*Dataset*.
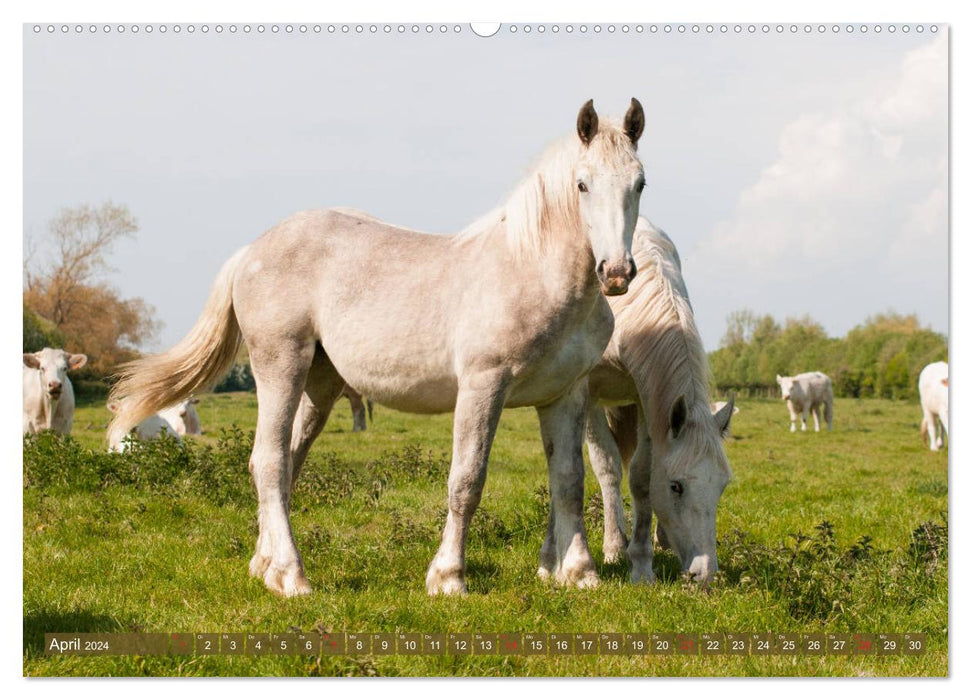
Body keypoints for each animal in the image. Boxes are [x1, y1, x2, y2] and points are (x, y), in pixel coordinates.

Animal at [110, 98, 648, 600]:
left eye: (640, 183)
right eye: (582, 185)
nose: (616, 273)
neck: (530, 271)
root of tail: (251, 252)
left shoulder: (564, 396)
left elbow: (569, 482)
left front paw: (579, 574)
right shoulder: (483, 386)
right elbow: (467, 480)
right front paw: (448, 577)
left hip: (320, 384)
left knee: (285, 463)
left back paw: (266, 567)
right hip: (280, 367)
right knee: (268, 461)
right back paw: (293, 576)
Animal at [580, 220, 732, 584]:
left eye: (722, 486)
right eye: (676, 487)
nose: (705, 573)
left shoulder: (648, 400)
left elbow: (642, 475)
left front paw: (641, 562)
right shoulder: (588, 393)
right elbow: (607, 467)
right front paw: (615, 549)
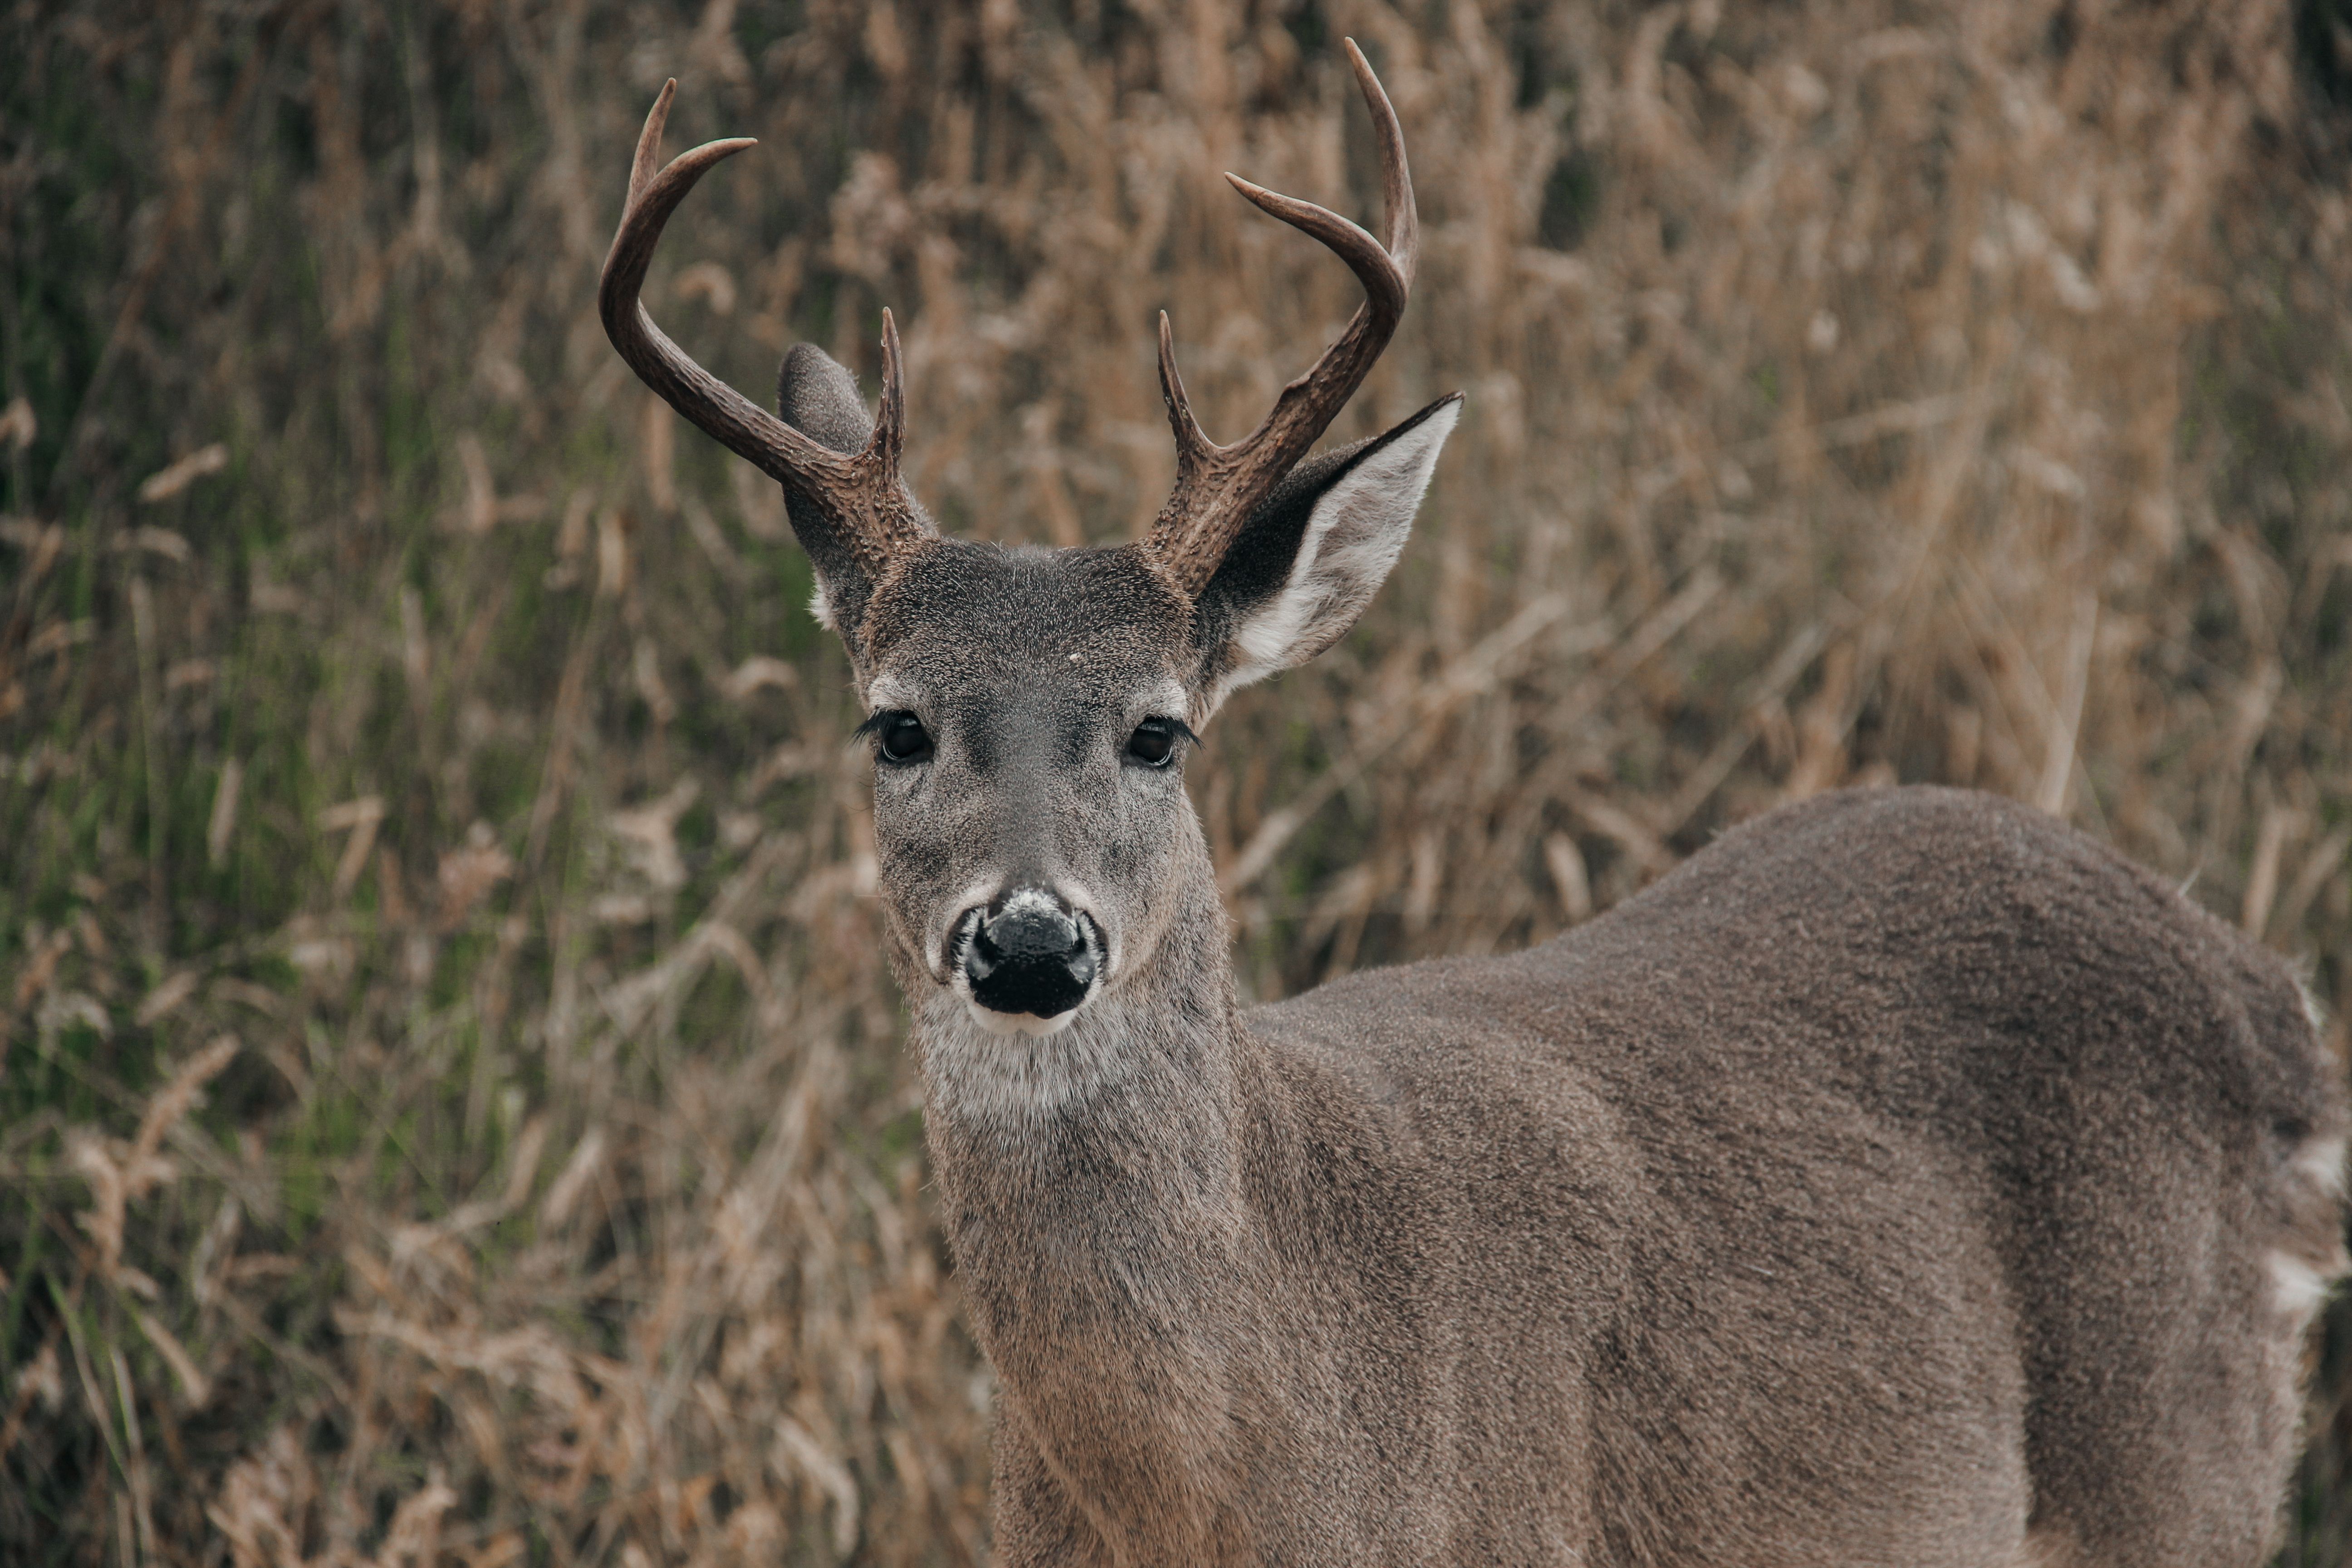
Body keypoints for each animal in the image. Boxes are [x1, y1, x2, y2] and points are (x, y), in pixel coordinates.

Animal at [600, 45, 2349, 1567]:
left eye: (1161, 734)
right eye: (895, 727)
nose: (1030, 942)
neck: (1225, 1478)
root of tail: (2269, 1001)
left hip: (2178, 1461)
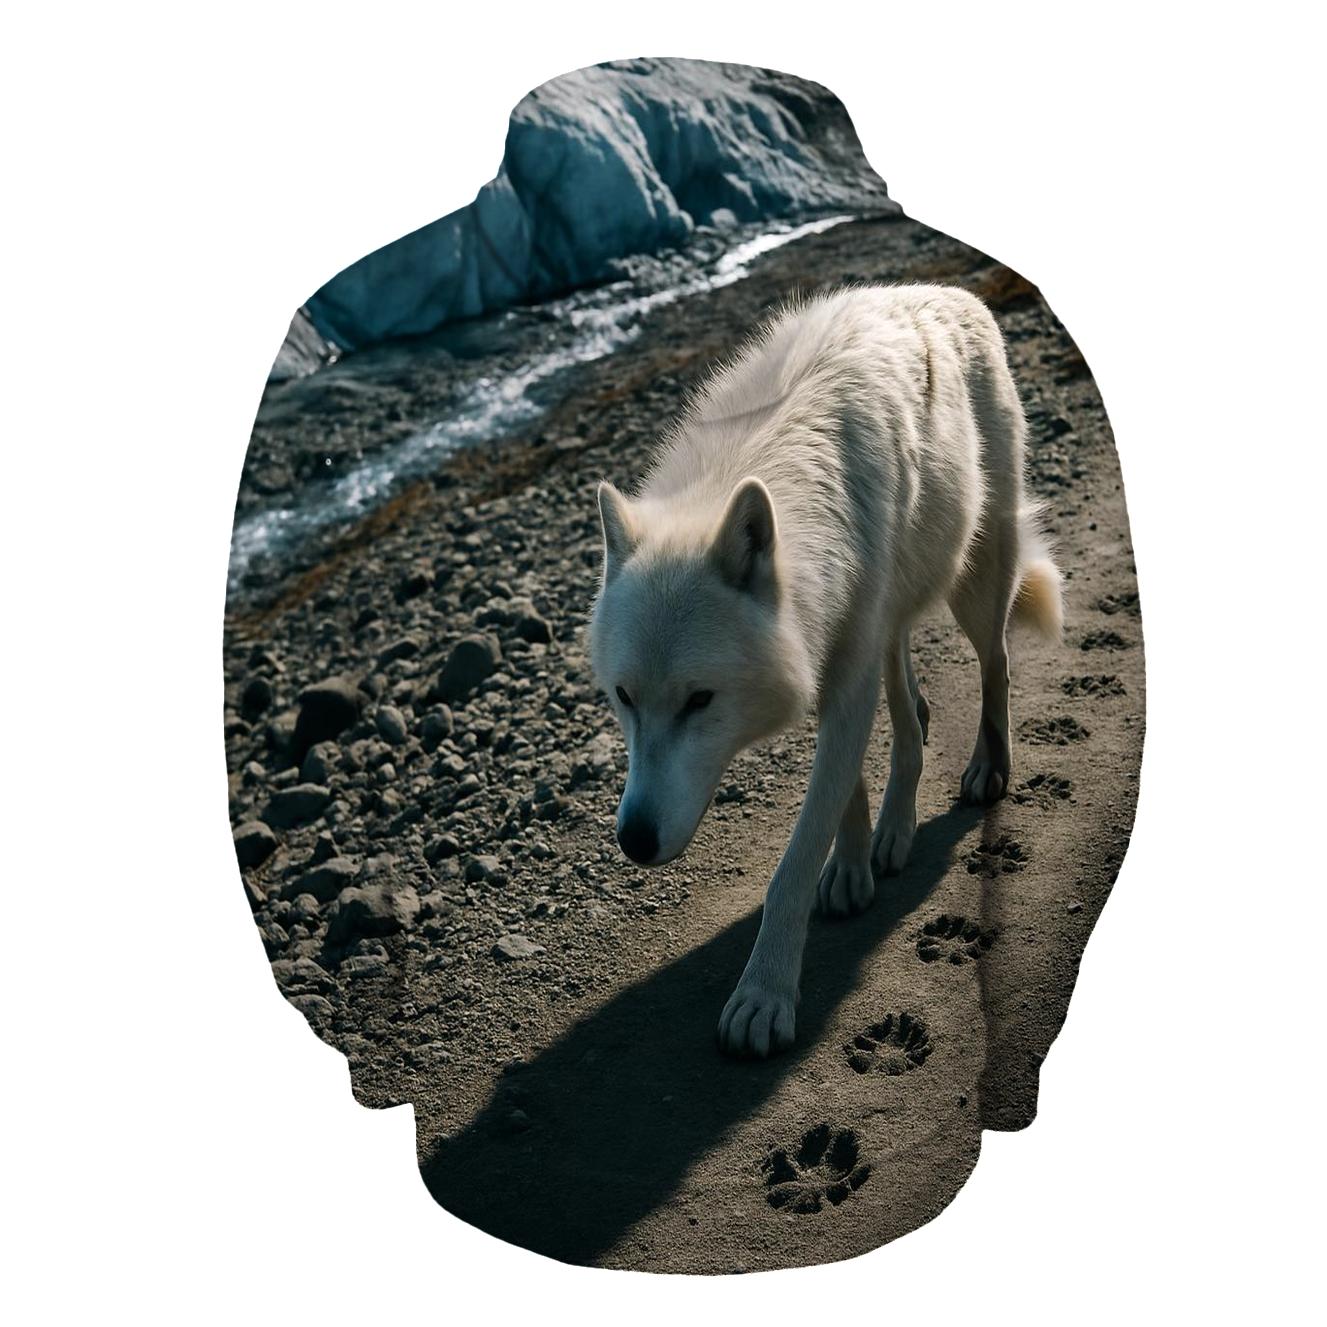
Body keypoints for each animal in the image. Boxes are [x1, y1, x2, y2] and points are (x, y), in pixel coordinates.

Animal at [587, 284, 1062, 1058]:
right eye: (624, 698)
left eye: (698, 701)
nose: (633, 839)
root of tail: (954, 292)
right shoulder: (831, 661)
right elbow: (847, 786)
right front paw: (852, 863)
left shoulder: (845, 677)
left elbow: (793, 862)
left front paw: (764, 995)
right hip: (896, 614)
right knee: (912, 713)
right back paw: (895, 830)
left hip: (975, 581)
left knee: (995, 667)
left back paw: (987, 768)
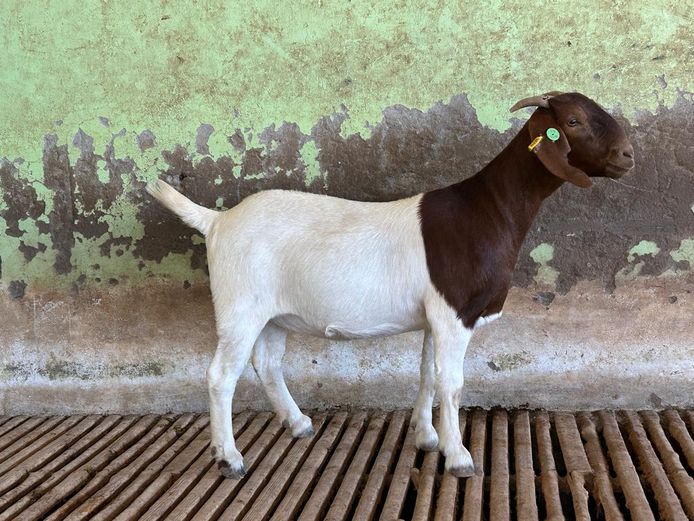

*Work instructions*. Read the data above and pull out each line that holds the string "front".

*Solution for this problem*.
left front paw: (579, 574)
right front paw: (448, 577)
left front paw: (641, 562)
right front paw: (615, 549)
right front paw: (852, 863)
left front paw: (764, 995)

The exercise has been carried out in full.